Health Issues In-Country

Zambia is a very healthy country to live in, provided you use your common sense and pay particular attention to situations that could easily be prevented. Commonly encountered health problems here are colds, coughs, flu, strep throat, diarrhea, skin infections and fevers. Depending on your immunization history, you will receive immunizations against rabies, hepatitis A and B, meningococcal meningitis, and typhoid. One significant illness you could be exposed to is Plasmodium falciparum malaria. During pre-service training, you will be fully informed about its life cycle, the steps you need to take to prevent getting it, how to diagnose it, what to do for self-treatment, and when you should contact the medical officer. 

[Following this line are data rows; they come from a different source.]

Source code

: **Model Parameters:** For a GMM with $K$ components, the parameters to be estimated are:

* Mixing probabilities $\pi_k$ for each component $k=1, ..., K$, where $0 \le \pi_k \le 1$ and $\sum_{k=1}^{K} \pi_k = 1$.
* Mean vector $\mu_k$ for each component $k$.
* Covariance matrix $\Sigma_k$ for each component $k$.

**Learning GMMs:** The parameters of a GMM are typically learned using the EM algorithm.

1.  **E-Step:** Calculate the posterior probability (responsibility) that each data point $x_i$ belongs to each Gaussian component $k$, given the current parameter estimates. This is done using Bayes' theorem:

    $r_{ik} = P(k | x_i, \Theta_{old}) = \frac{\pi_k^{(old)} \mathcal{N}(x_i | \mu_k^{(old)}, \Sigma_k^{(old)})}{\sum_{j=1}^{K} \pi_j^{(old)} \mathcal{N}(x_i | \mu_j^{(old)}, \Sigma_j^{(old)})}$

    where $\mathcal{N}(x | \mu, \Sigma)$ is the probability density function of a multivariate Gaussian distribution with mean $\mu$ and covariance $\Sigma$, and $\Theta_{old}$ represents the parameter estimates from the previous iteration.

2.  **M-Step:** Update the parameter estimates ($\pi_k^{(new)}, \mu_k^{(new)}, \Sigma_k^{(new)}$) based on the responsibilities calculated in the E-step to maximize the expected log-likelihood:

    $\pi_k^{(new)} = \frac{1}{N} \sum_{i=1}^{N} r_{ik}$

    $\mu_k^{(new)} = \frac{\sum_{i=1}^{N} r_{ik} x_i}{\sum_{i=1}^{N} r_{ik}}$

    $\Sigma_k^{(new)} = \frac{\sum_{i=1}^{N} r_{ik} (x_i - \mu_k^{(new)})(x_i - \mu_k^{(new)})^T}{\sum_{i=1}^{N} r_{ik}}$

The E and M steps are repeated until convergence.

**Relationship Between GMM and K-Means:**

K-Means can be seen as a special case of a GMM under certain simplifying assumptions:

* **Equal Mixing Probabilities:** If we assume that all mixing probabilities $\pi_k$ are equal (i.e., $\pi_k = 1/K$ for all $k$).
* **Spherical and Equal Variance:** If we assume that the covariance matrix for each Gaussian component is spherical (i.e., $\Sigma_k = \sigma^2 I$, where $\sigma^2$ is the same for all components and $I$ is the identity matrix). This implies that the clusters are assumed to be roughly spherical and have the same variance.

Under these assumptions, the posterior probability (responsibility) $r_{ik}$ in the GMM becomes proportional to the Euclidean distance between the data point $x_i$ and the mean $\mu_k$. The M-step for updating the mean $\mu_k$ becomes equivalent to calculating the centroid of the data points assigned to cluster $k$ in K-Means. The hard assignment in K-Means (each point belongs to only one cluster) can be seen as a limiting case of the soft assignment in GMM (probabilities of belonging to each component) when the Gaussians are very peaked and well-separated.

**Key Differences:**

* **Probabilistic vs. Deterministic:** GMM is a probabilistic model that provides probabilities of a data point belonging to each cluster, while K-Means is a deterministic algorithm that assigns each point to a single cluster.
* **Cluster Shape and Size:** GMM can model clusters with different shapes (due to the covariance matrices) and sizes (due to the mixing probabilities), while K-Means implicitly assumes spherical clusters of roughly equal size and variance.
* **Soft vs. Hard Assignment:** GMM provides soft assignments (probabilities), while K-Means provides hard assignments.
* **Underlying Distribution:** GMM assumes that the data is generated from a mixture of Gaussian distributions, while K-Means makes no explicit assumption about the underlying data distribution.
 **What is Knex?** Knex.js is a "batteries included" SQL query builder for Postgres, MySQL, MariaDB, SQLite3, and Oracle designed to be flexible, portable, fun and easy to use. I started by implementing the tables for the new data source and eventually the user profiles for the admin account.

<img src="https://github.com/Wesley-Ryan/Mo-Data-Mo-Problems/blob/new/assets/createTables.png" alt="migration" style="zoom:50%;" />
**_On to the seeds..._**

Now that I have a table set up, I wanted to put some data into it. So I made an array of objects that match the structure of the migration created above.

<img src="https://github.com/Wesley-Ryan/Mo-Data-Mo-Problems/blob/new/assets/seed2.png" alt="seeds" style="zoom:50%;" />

In malaria endemic areas, malaria prophylaxis is required. On arrival, each Volunteer meets with their Peace Corps Medical Officer to discuss  choices of malaria prophylaxis and the risks and benefits of each. Each Volunteer can discuss their concerns with the Medical Officer, and then decide which medication they are most comfortable taking for effective malaria prevention. Throughout their service, Volunteers have ongoing discussions with their Peace Corps Medical Officer and have the opportunity to make adjustments to their malaria prophylaxis medication. In addition, the Medical Officer will recommend prevention strategies, including sleeping under permethrin-treated mosquito bed nets, use of insect repellent, and wearing long sleeves and pants. 

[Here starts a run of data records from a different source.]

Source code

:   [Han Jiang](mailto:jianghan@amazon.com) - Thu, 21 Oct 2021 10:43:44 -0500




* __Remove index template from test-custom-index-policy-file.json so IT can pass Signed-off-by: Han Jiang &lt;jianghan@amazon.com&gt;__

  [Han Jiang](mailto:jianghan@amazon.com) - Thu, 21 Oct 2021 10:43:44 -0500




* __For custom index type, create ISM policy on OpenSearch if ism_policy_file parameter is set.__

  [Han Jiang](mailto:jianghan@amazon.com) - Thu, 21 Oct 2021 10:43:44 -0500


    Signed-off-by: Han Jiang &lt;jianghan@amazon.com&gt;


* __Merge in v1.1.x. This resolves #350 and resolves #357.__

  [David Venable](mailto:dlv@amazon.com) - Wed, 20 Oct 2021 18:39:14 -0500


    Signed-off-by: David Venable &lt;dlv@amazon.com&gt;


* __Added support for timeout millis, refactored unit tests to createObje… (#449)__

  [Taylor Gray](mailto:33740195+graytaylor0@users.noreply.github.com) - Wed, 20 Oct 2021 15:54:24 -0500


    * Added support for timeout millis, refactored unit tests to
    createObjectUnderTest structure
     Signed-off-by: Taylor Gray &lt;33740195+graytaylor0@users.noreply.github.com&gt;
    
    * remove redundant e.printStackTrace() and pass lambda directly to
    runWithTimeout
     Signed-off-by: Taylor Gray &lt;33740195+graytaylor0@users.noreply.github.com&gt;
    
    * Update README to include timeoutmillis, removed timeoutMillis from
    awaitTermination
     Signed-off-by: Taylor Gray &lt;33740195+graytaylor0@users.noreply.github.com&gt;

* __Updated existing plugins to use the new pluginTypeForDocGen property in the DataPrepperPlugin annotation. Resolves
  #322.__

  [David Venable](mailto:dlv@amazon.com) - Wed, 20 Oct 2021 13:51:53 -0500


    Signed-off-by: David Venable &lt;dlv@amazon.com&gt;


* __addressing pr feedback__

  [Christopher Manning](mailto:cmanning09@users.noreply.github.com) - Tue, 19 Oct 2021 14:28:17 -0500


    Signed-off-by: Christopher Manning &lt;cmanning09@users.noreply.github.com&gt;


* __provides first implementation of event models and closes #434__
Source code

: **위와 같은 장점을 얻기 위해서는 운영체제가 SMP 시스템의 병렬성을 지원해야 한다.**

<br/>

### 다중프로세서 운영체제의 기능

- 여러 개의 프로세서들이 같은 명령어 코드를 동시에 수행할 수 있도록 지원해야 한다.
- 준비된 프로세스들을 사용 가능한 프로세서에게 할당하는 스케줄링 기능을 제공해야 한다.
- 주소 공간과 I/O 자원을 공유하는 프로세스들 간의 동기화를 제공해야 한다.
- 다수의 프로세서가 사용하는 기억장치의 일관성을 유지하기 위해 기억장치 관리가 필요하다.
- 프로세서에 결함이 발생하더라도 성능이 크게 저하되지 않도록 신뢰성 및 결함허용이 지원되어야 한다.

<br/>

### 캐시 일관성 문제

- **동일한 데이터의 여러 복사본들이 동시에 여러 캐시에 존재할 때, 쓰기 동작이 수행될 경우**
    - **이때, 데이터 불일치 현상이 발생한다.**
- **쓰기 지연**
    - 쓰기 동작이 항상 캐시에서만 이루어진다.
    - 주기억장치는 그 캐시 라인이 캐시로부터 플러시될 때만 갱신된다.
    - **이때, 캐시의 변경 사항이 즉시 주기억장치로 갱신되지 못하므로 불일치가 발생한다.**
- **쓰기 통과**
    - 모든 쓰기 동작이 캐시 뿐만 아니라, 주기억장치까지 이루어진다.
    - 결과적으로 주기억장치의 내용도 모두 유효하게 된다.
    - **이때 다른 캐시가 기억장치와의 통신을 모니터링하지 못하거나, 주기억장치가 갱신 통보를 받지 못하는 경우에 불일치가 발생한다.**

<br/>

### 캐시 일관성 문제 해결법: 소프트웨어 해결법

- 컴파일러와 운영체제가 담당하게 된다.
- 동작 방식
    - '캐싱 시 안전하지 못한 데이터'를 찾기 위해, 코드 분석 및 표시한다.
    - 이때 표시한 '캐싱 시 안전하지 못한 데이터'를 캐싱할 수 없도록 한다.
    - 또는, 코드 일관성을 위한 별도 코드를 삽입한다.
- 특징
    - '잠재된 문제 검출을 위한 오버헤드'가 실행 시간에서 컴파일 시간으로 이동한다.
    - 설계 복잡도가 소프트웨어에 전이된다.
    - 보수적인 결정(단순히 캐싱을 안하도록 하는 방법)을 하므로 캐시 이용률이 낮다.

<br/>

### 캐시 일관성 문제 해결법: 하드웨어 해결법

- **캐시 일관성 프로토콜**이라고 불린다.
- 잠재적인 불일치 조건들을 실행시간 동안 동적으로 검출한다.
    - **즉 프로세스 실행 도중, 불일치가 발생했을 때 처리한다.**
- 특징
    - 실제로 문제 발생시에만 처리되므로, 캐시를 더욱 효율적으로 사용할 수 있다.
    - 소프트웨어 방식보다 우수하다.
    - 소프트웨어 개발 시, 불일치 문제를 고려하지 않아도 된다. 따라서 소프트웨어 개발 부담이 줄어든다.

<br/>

Nutrition is the cornerstone not only to a healthy body, but also to a healthy service. It is, therefore, imperative that you eat nutritionally. Throughout pre-service training, you will learn how to maintain a well-balanced diet. Once you get to your site, you will need to allow yourself the time for “hunting and gathering.” Changing your mindset from a fast food culture to one in which significant time and energy must be expended can be challenging. However, this can be done in ways that will allow you to also develop and secure your status as a respected and valued member of your community and village. Zambia currently has one of the highest incidences of HIV/AIDS in Africa. In a country with a population of 10 million, the Zambia Ministry of Health reports that an estimated 950,000 adults and 70,000 children are currently infected with the HIV virus. Approximately 16 percent of men and women between the ages of 15 and 49 are HIV positive. More than 75 percent of Zambian AIDS cases come from sexually active young adults and children under 5 who were infected by their mothers at birth. The country is experiencing an alarming rise in the number of children left orphaned because of AIDS. The effect of HIV/AIDS on Zambia is widespread, affecting not only the family structure, but also the country’s economy and education system. The disease will continue to adversely affect the country’s already low life expectancy. Your health in Zambia should not be an issue if you make sensible, healthy choices.